During the part of the evening that followed (and the meeting was protracted till near midnight) the excitement continued unabated and its leading features much the same as I have described – all were more or less impressed, but very differently. Some were on their knees praying and others lying on their faces groaning in agony. Some running about apparently wild with Joy and others in Groups singing hymns and psalms of praise. The session house has been set apart for those who wished to retire, but to be there was no great retirement, for it was crowded during the evening with praying people and so were the porches of the church and the back seats of the gallery and many were found prostate on the floor of the church, between the seats and in out of the way corners, in great mental agony; and I have seen two or three little girls apparently about eight or 10 years of age kneeling on the floor with their faces on the seat board, – and one of their number, about the same age, praying this earnestly over them and for them; and there were many such instances of juvenile earnestness. As many had left the Free church during the meeting of the previous evening, for the purpose of being more completely alone than they could be in any part of the church, I was anxious to know if anything of the kind was occurring this evening and on going out and looking about me, I found many about the church and Dyke-side, some of them standing, but many kneeling on the cold wet ground, praying earnestly, the most of them audibly, some with a suppressed voice and others so loudly as to be easily heard at a great distance. In the corner of the back Garden, there issued forth a girl's voice evidently, greatly suppressed at first, but gradually waxing louder and she was bewailing the sins and shortcomings of herself and her companions, some of whom would like be with her from the way she spoke. In short the spirit of supplication was remarkably displayed throughout the evening and was one of the best features of the whole scene. There were several instances of persons being struck down and of bodily prostration, but time would fail me to tell you the particulars of the cases.
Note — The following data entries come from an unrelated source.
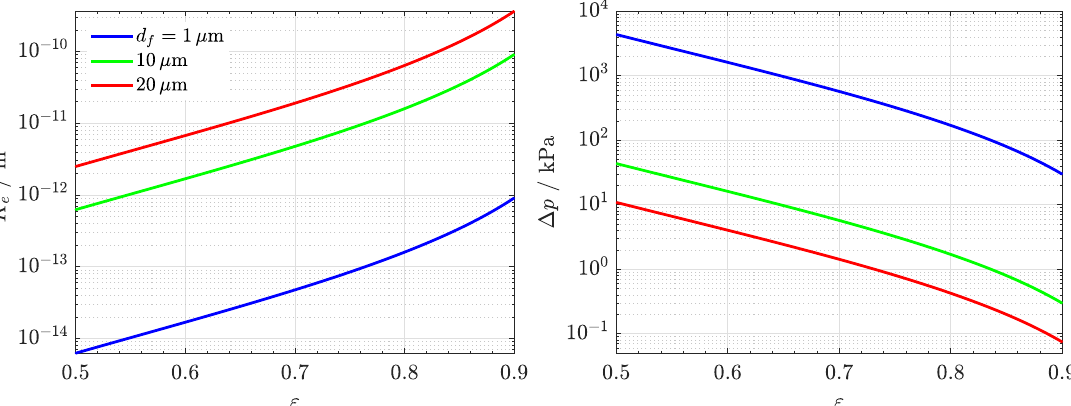
Figure 9. Variation of ( left ) the permeability of the electrode, K e , and ( right ) the overall pressure drop, ∆ p , as a function of the porosity of the electrode, ε , for various fiber diameters, d estimated according to the Carman–Kozeny equation (Equation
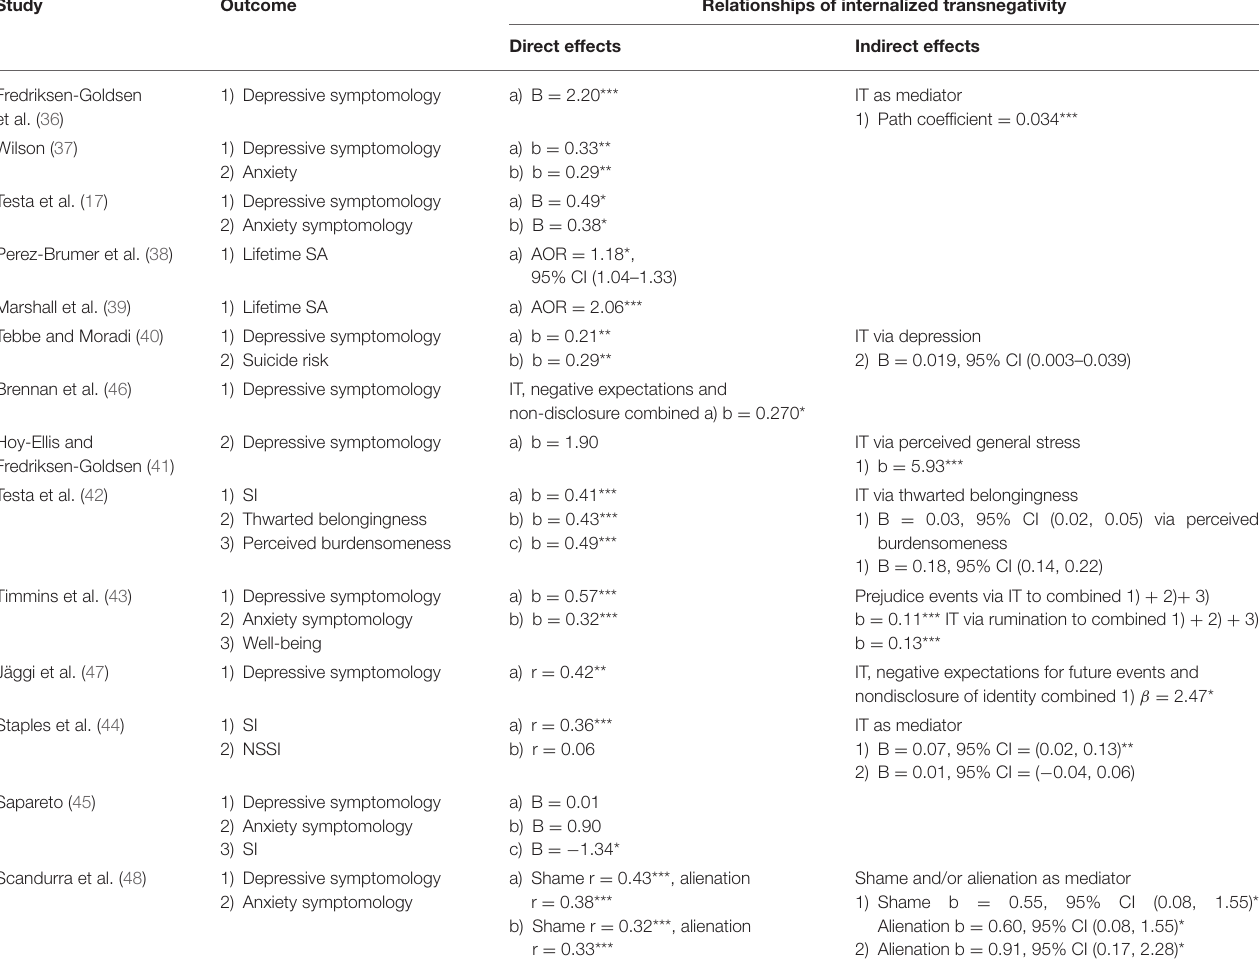
TABLE 8 | Results overview, internalized transnegativity. Study Outcome Relationships of internalized transnegativity Direct effects Indirect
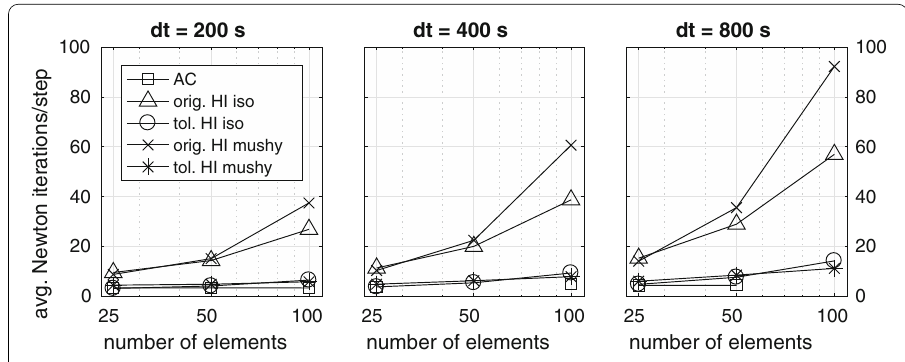
Fig. 8 Melting front example: average number of iterations of different methods for latent heat depending on spatial and temporal discretization. Missing data points for the AC scheme indicate that no convergence was achieved for these parameter choices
There have been several meetings both in Mr Armour's church and ours since then; and although the excitement is a little subsided the audiences are increasing to such an extent that the church cannot conveniently contain them – the movement is now universal – all the denominations attending.

'Orkney Herald', 4/12/1860.

From communications received from the Reverend John Paul we learned that the movement in Sanday progresses most hopefully. Exclusive of public meetings, there are no fewer than 20 district prayer meetings existing in the island.

'Orkney Herald', 8/1/1861.


Additional Information

I do not know where the Free Church was.